Trata-se do primeiro fármaco a ser sintetizado em laboratório, ou seja, que não pode ser encontrado em sua forma final na natureza.
Seu registro de patente foi realizado pela empresa Bayer em 6 de março de 1899, em Berlim, na Alemanha. Era o começo de uma história de sucesso, que mudaria a maneira como a humanidade lida com a dor.
Mas antes de prosseguir com esta história, cabe um alerta sempre necessário quando o assunto é medicamento — e mais importante ainda no caso de um remédio barato e acessível como é a Aspirina, que pode ser comprada, no Brasil, sem a necessidade de receita médica: a automedicação é sempre um risco.
“[O ácido acetilsalicílico] é facilmente encontrado e vendido nas farmácias e, por conta dessa facilidade de acesso, esse medicamento acaba sendo usado de maneira inadequada, o que pode trazer efeitos adversos como problemas gastrointestinais, toxicidade renal e hepática”, alerta à BBC News Brasil o farmacêutico Jean Leandro dos Santos, professor da Universidade Estadual Paulista (Unesp).
“É sempre muito importante que haja orientação de um profissional de saúde no momento da indicação de um medicamento, como é o caso da Aspirina. O uso incorreto desses fármacos tem potencial [de consequência] grave. É importante que a população seja sempre orientada, no momento da decisão de utilizar um medicamento, mesmo que seja de fácil aquisição, isento de prescrição e de acesso direto na farmácia” completa o especialista, que também é coordenador do grupo de pesquisa e desenvolvimento de novos fármacos na Unesp e membro da American Chemical Society (ACS).
Mas se a Aspirina tem 125 anos, sua história é derivada de uma substância — esta, sim, encontrada na natureza — utilizada pelo ser humano há pelo menos 2,4 mil anos. Trata-se do ácido salicílico.
Chorão
Salicílico é uma derivação de Salix, a denominação científica da família do salgueiro — árvore também chamada de chorão, famosa pelas folhas pendentes. Desde a antiguidade, sabe-se que tanto as folhas quanto o caule dessas plantas eram boas para fazer um extrato utilizado no alívio de sintomas como dor e febre.

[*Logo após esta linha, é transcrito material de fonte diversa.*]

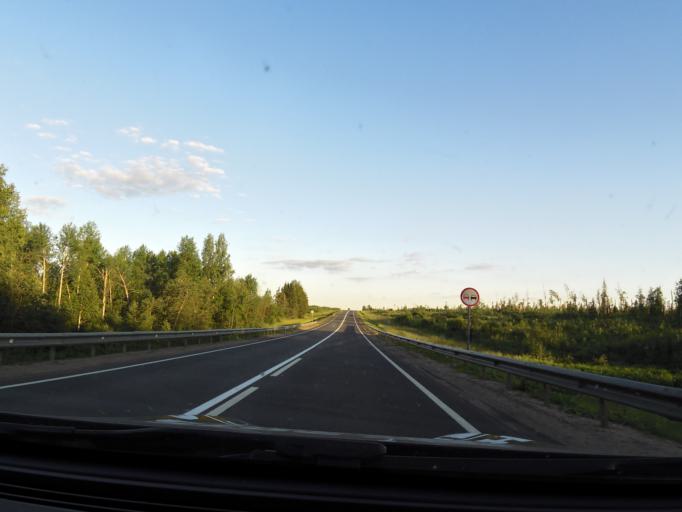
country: RU
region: Jaroslavl
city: Prechistoye
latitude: 58.5966
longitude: 40.3432
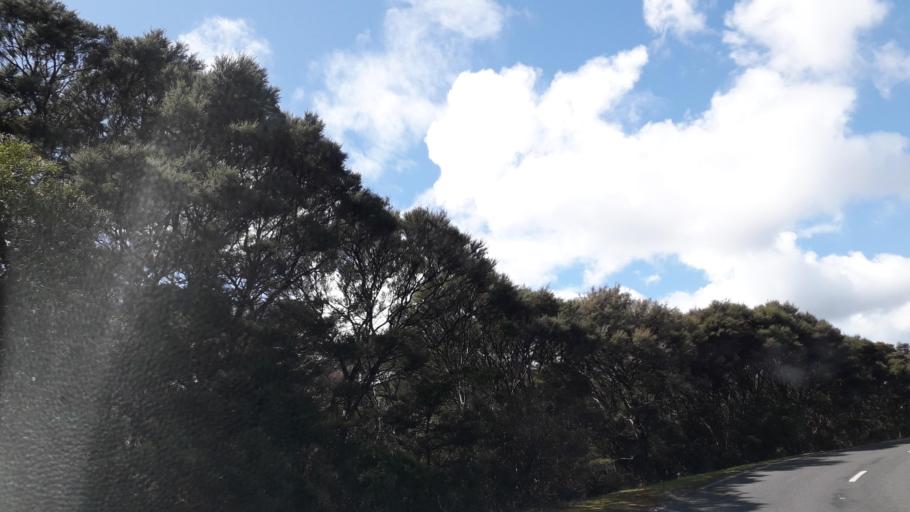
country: NZ
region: Northland
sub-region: Far North District
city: Paihia
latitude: -35.2995
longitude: 174.1774
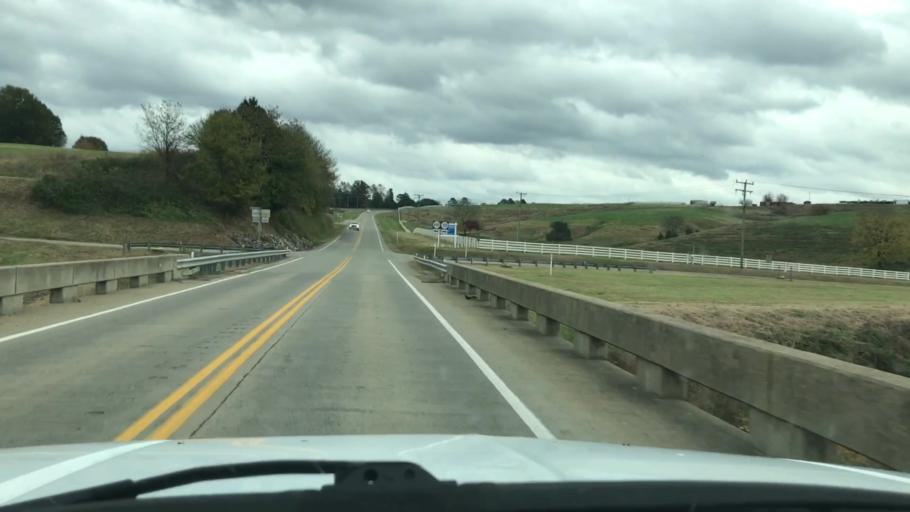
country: US
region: Virginia
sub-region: Goochland County
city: Goochland
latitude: 37.6474
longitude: -77.8258
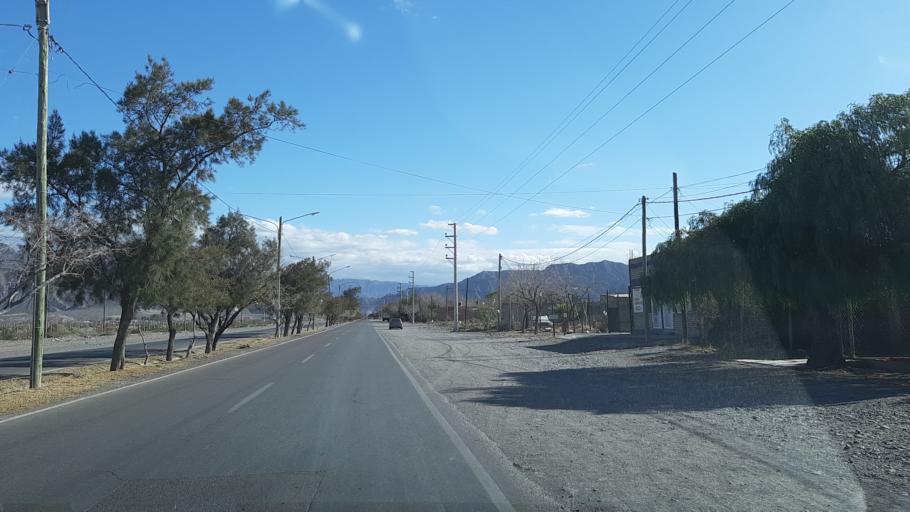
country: AR
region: San Juan
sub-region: Departamento de Rivadavia
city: Rivadavia
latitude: -31.5410
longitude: -68.6270
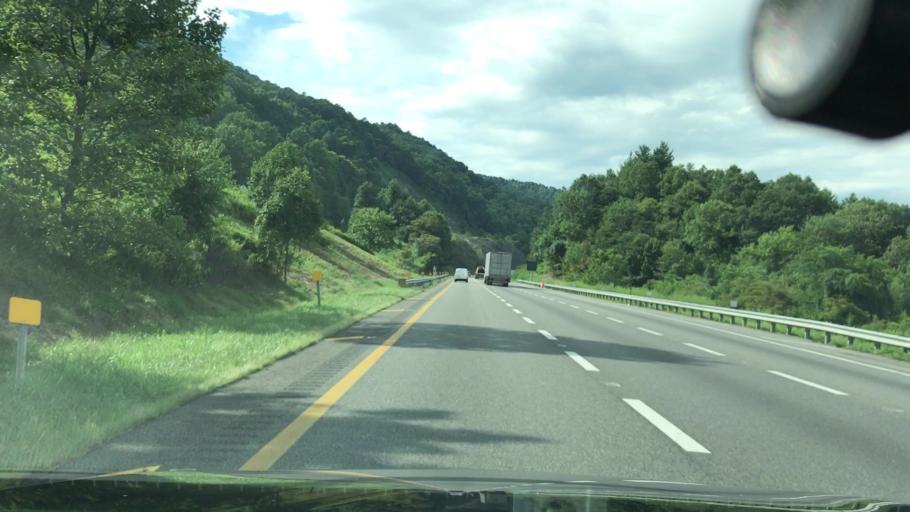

O salgueiro é rico em salicilato. Seu uso medicinal consta no famoso papiro Ebers, um tratado médico do Egito antigo datado de aproximadamente 1550 a.C. Aclamado como o pai da medicina, Hipócrates (460 a.C. – 370 a.C) prescrevia o chá da planta para seus pacientes.
A medicina ancestral era muito mais empírica — e somente a partir do século 18 pesquisadores conseguiram identificar a substância benéfica desses extratos.
Mas havia um problema: se o ácido salicílico era bom no combate a dores, febre e inflamações, seus efeitos colaterais não podiam ser ignorados. Em outras palavras, o remédio causava sérios danos ao estômago.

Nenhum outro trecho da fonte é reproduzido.